Dark Pool Trading is Going Parabolic 

More than seventy percent of all shares that changed hands in the stock market at large in 2021 did so in dark pools. Interestingly, the percentage of shares traded in dark pools isn’t the only thing ramping up.

The number of shares traded in the market overall exploded.

The ten quarters between Q1 2018 and Q2 2020 collectively averaged approximately 71B shares traded per quarter.

The second quarter of 2021 saw over 500 billion shares change hands. That’s a 700% increase compared to the historical average. Of those trades, almost 70% were executed in dark pools.

Wall Street tries to frame retail for frenzied activity, but can’t in this case considering 70% of the activity is happening in Wall Street insider exchanges. Here’s one window in. 

The Dark Index (DIX)

The Dark index provides a way of dipping into dark exchanges. It is calculated as an aggregate value of many dark pool indicators (another type of release provided by squeeze metrics) and measures hidden market sentiment. When the values of this indicator are higher than usual, it means that more buying occurred in dark pools than usual. 
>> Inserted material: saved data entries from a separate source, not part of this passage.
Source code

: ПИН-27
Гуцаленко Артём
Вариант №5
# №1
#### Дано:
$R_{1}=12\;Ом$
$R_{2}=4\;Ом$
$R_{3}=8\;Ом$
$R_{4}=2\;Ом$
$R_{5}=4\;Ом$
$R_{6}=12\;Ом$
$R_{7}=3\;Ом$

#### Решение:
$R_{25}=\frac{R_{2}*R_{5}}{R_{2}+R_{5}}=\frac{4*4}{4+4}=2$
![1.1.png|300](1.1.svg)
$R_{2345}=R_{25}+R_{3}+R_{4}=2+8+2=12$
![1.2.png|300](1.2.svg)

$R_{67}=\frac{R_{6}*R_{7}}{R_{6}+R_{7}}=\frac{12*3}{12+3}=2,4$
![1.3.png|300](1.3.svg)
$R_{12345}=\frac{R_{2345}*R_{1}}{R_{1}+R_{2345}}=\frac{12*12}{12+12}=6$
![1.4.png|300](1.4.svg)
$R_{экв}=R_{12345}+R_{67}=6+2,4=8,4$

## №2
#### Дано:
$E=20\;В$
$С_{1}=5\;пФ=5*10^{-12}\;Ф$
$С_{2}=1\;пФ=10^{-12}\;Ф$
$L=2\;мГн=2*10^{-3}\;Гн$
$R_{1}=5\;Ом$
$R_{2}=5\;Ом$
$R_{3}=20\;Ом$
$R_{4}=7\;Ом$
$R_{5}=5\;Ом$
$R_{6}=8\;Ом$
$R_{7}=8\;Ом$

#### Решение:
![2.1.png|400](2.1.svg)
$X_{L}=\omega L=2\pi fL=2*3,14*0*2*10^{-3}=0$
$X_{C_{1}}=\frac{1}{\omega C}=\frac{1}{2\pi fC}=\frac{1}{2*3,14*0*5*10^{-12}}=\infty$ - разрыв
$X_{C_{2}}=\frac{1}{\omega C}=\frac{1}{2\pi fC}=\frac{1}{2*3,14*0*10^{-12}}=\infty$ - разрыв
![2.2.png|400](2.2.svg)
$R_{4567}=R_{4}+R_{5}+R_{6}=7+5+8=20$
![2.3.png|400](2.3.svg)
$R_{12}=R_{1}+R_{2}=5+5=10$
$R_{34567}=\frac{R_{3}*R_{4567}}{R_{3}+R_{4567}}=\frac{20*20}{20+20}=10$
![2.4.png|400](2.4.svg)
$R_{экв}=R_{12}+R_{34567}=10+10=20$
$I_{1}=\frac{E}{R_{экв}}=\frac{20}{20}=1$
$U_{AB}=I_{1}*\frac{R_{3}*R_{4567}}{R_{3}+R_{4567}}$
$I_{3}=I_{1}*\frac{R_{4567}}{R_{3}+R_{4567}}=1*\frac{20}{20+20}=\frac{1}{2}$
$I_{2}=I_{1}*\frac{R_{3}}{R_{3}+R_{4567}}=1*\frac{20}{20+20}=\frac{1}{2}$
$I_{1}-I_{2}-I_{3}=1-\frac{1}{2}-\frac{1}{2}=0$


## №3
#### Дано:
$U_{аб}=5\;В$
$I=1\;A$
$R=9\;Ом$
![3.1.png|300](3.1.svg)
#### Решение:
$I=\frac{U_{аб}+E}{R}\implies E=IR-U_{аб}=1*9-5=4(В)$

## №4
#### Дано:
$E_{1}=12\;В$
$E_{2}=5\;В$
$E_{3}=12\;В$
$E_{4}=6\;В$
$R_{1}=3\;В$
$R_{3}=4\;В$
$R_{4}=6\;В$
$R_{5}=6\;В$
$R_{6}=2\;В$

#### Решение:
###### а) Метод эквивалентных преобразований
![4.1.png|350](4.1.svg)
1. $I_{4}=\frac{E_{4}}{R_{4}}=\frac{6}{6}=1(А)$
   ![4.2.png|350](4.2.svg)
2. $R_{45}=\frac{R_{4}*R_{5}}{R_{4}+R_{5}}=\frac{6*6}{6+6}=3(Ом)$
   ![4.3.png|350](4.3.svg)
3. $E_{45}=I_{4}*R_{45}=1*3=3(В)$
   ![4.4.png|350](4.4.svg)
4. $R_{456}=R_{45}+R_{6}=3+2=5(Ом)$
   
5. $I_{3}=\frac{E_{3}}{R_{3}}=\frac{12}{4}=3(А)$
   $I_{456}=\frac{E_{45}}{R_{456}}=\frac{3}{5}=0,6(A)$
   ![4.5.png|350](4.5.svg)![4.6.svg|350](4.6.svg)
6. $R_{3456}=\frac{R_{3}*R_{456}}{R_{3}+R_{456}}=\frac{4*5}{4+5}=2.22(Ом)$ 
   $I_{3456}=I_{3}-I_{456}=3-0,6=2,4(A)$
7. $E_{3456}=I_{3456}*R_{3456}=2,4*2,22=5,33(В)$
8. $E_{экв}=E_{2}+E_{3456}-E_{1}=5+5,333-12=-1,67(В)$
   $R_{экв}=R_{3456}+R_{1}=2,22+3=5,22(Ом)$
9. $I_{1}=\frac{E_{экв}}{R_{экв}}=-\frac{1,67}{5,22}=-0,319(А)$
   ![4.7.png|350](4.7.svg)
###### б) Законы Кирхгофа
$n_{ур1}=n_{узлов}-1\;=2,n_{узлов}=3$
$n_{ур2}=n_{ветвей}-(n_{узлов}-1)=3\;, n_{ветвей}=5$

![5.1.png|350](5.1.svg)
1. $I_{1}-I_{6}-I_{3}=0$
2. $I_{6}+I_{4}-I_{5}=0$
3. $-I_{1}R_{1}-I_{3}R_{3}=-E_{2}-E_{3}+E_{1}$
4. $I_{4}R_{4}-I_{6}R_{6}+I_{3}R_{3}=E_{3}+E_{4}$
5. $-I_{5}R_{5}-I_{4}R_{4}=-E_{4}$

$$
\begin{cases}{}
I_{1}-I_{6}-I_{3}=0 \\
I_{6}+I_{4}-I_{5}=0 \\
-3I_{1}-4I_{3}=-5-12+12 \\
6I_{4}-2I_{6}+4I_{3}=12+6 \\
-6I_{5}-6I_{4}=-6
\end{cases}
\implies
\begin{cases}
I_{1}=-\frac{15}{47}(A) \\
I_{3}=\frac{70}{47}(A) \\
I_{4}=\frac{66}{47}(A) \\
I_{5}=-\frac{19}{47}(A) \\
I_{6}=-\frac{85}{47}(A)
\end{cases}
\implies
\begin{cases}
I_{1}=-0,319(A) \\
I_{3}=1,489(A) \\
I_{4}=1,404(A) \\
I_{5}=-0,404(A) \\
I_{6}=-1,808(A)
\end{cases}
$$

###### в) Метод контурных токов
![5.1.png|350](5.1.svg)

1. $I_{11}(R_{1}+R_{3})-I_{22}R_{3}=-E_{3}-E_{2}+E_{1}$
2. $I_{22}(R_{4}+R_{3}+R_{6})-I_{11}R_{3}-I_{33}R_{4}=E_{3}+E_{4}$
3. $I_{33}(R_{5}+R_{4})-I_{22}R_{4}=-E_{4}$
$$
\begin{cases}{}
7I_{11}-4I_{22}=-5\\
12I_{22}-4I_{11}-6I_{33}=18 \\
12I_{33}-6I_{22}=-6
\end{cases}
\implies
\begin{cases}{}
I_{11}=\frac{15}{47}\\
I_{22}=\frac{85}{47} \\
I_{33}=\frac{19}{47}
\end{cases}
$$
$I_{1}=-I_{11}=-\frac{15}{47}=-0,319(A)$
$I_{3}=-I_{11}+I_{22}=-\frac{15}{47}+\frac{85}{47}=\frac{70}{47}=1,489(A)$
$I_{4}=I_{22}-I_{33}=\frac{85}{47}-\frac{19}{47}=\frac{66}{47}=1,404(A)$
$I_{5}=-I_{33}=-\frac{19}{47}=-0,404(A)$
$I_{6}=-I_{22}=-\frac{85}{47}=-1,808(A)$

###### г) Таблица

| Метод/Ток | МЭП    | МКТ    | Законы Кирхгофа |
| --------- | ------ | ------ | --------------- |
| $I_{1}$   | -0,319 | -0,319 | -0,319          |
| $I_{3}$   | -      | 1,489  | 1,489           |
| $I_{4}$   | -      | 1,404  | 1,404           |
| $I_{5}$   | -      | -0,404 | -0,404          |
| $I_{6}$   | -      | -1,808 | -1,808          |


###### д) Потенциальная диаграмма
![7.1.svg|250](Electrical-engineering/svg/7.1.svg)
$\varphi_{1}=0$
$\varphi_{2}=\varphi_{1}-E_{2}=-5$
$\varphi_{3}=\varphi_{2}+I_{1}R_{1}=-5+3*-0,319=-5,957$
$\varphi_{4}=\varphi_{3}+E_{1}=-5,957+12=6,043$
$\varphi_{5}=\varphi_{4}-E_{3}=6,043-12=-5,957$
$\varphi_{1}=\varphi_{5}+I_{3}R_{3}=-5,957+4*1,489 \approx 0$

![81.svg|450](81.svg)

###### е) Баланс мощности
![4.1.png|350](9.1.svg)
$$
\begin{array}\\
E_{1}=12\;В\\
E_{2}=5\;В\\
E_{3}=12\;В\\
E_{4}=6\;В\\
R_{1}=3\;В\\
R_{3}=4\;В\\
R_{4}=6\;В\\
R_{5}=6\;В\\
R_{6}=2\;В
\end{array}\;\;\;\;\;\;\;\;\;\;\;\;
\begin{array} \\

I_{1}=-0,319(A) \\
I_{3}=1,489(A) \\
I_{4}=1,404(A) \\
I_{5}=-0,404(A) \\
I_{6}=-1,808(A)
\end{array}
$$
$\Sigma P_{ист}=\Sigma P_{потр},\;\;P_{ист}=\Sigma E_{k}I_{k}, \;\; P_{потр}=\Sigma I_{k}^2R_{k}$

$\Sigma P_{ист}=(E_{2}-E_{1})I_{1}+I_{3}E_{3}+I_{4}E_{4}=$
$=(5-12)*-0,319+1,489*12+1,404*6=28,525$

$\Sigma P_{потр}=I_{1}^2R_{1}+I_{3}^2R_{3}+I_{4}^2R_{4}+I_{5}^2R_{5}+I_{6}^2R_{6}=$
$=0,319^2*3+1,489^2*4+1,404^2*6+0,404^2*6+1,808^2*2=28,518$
In short, the DIX represents a trail of liquidity providers. To achieve this, it is negatively correlated with the market it follows due to hedging activities. 

Then again, unless you enjoy having nightmares about Citadel, GameStop or the SEC’s Gary Gensler, maybe just stick with following Treasuries.

STILL TO COME: PCE

According to your aunt’s favorite news anchor, the CPI print was the most significant economic data release of our lifetimes…until tomorrow’s PCE. All eyes will be on the Personal Consumption Expenditures price index — the Fed's most closely watched assessment of how quickly prices are rising across the economy. 

Since the beginning of February, markets have been pricing in a more hawkish Fed. The strong Labour market, rebounding service sector, and hawkish US retail sales print have all led to more hawkish rate expectations. This has been supporting the USD, weakening stocks, and weighing on precious metals. 

In the short-term, traders are hoping for opportunities that would come from any sense that the core PCE price index is falling more rapidly than markets expected. The prior core reading for December was 4.4%.

January’s print is expected to come in at 4.3% for another fall, but any moves lower at 4.1% or lower will encourage hopes of a Fed pause once again. If there happens to be a miss of 4.1% or lower, and the headline and month-over-month comes in at 0.1% or lower, then you can expect a knee-jerk reaction from intraday traders acting on a USD weakness, S&P 500 strength, and gold upside.